_Objetivo de la tarea_
Transcribe sin cambios la parte del pasaje sobre John Donne que comienza con «De John Donne» y continúa hasta «por la muerte'.».

De John Donne vale la pena leerlo todo. Poeta, predicador y filósofo inglés, iluminó el siglo XVII con su claridad intelectual y su belleza lingüística. Siendo para muchos, junto con Shakespeare y Milton, el creador de la moderna lengua inglesa.

Con los otros dos genios antes mencionados compartió la capacidad de elevación espiritual, la amplitud de conceptos e ideas y ese misterioso y casi mayestático tono que parece situarse en un plano superior a la realidad, como si flotara por encima de la razón, incluso de la imaginación, intentando de paso emular un cierto perfume bíblico o evangélico.

Tono, precisamente, que Donne adoptó en la redacción de los prodigiosos textos integrantes de su último y maravilloso libro, escrito en 1634, y ahora traducido al castellano por el sello Navona en su colección Ineludibles: 'Devociones y duelo por la muerte'.

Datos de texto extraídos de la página
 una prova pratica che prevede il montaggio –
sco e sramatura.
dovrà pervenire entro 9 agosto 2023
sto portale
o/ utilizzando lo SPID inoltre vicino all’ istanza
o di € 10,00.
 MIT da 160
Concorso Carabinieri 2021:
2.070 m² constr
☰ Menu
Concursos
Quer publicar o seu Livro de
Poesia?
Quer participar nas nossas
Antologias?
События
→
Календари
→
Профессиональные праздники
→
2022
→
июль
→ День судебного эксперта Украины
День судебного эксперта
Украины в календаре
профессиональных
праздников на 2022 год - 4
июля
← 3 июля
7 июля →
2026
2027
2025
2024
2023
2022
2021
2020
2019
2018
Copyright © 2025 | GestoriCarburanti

--

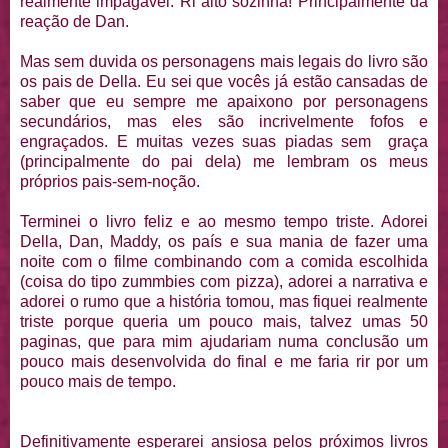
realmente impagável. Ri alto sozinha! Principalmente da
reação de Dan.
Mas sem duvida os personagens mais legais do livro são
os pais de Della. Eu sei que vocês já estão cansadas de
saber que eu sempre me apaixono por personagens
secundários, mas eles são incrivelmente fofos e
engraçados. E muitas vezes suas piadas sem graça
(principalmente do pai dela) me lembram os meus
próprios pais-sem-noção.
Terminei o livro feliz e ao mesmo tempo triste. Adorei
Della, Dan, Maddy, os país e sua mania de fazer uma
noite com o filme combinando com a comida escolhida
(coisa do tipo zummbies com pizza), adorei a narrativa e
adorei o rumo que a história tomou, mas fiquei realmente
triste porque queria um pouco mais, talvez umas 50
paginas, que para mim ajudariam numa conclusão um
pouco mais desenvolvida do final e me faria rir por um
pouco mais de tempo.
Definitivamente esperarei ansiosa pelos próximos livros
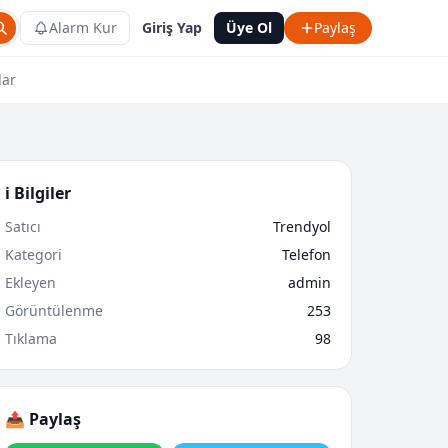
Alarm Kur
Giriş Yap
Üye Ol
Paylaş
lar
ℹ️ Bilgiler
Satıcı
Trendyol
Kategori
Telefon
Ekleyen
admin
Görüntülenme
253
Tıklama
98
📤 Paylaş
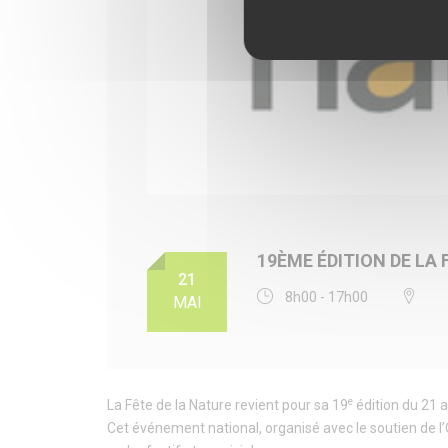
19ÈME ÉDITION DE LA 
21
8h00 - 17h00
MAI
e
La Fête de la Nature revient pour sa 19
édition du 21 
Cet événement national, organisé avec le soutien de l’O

---

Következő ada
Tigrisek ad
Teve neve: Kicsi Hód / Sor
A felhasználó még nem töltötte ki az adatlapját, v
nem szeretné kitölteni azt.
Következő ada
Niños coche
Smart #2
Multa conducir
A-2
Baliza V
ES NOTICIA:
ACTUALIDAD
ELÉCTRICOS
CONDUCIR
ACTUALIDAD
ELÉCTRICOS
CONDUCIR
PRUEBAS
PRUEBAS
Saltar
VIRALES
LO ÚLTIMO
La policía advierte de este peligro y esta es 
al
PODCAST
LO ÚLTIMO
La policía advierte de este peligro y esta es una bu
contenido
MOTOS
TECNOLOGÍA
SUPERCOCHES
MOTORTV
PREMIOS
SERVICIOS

_Respuesta del ejercicio_
De John Donne vale la pena leerlo todo. Poeta, predicador y filósofo inglés, iluminó el siglo XVII con su claridad intelectual y su belleza lingüística. Siendo para muchos, junto con Shakespeare y Milton, el creador de la moderna lengua inglesa.

Con los otros dos genios antes mencionados compartió la capacidad de elevación espiritual, la amplitud de conceptos e ideas y ese misterioso y casi mayestático tono que parece situarse en un plano superior a la realidad, como si flotara por encima de la razón, incluso de la imaginación, intentando de paso emular un cierto perfume bíblico o evangélico.

Tono, precisamente, que Donne adoptó en la redacción de los prodigiosos textos integrantes de su último y maravilloso libro, escrito en 1634, y ahora traducido al castellano por el sello Navona en su colección Ineludibles: 'Devociones y duelo por la muerte'.